Dataset items:
--- BEGIN ---

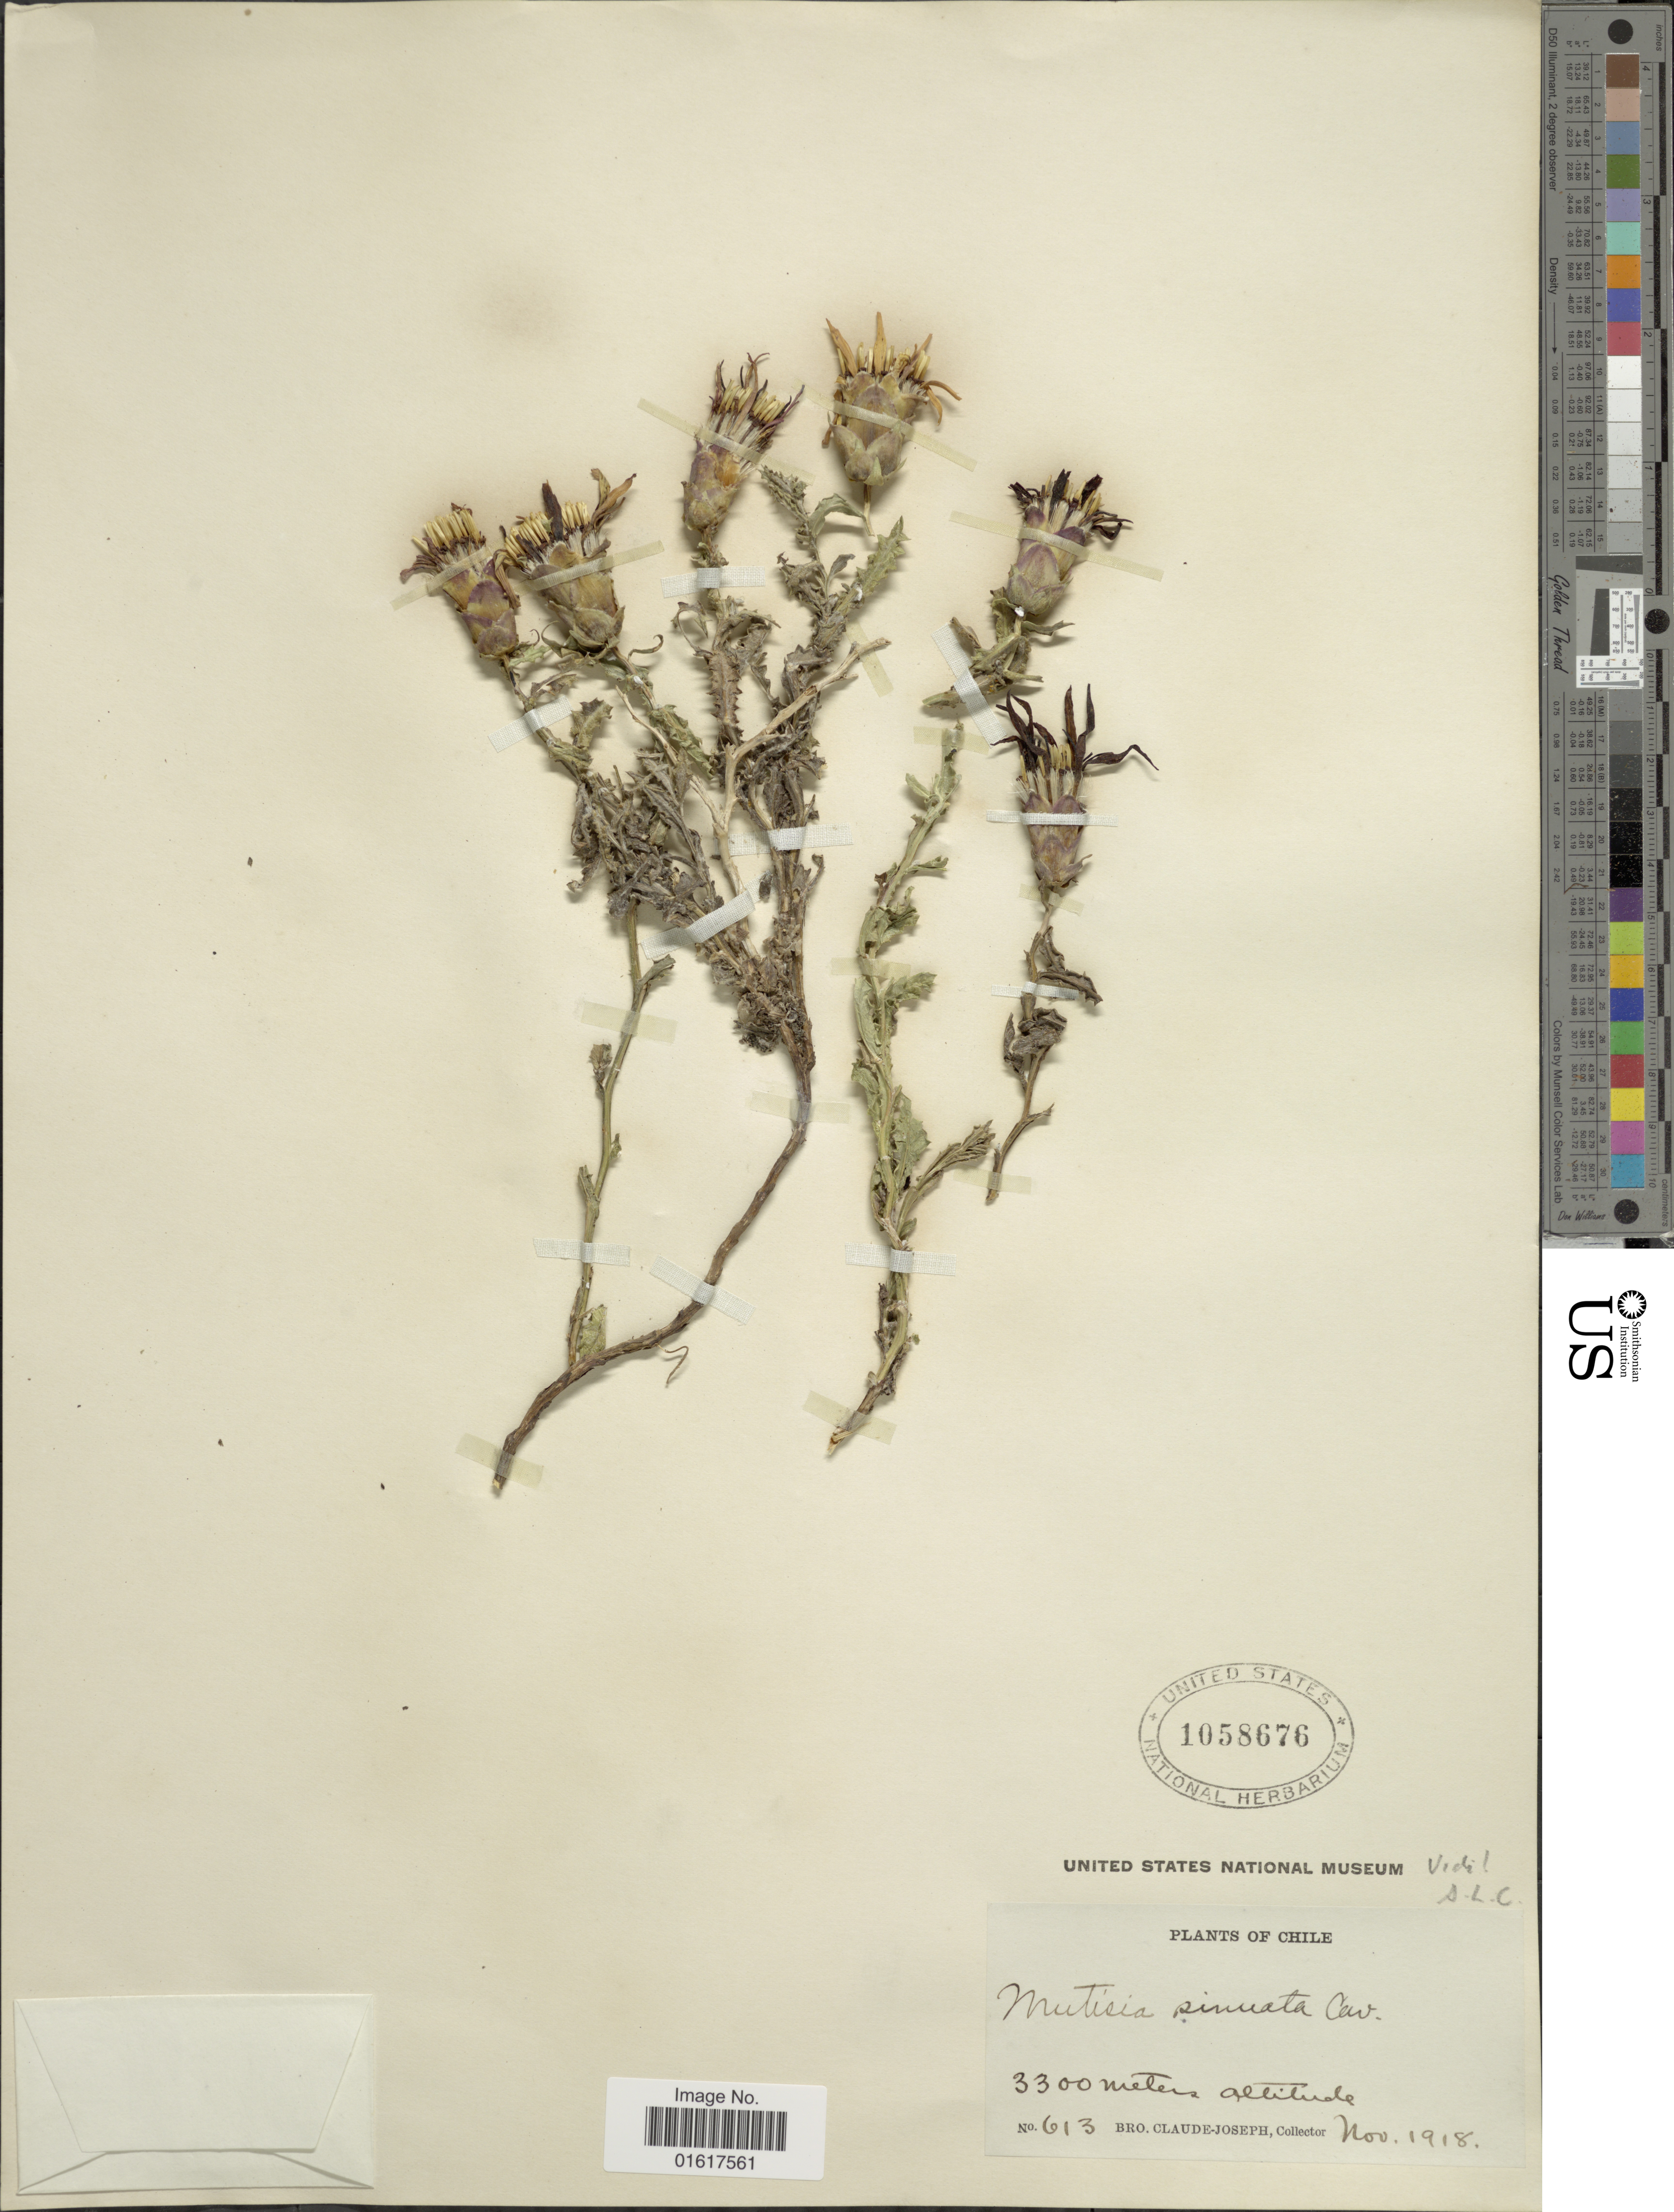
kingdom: Plantae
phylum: Tracheophyta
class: Magnoliopsida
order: Asterales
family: Asteraceae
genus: Mutisia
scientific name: Mutisia sinuata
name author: Cav.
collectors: Bro. Claude-Joseph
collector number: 613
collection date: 1918-11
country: Chile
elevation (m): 3300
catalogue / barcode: US 1058676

--- END ---

■ TO BE DONE ■
Transcribe the text of all the material word for word, leaving out the pictures.

■ RESULT OF THIS TASK ■
kingdom: Plantae
phylum: Tracheophyta
class: Magnoliopsida
order: Asterales
family: Asteraceae
genus: Mutisia
scientific name: Mutisia sinuata
name author: Cav.
collectors: Bro. Claude-Joseph
collector number: 613
collection date: 1918-11
country: Chile
elevation (m): 3300
catalogue / barcode: US 1058676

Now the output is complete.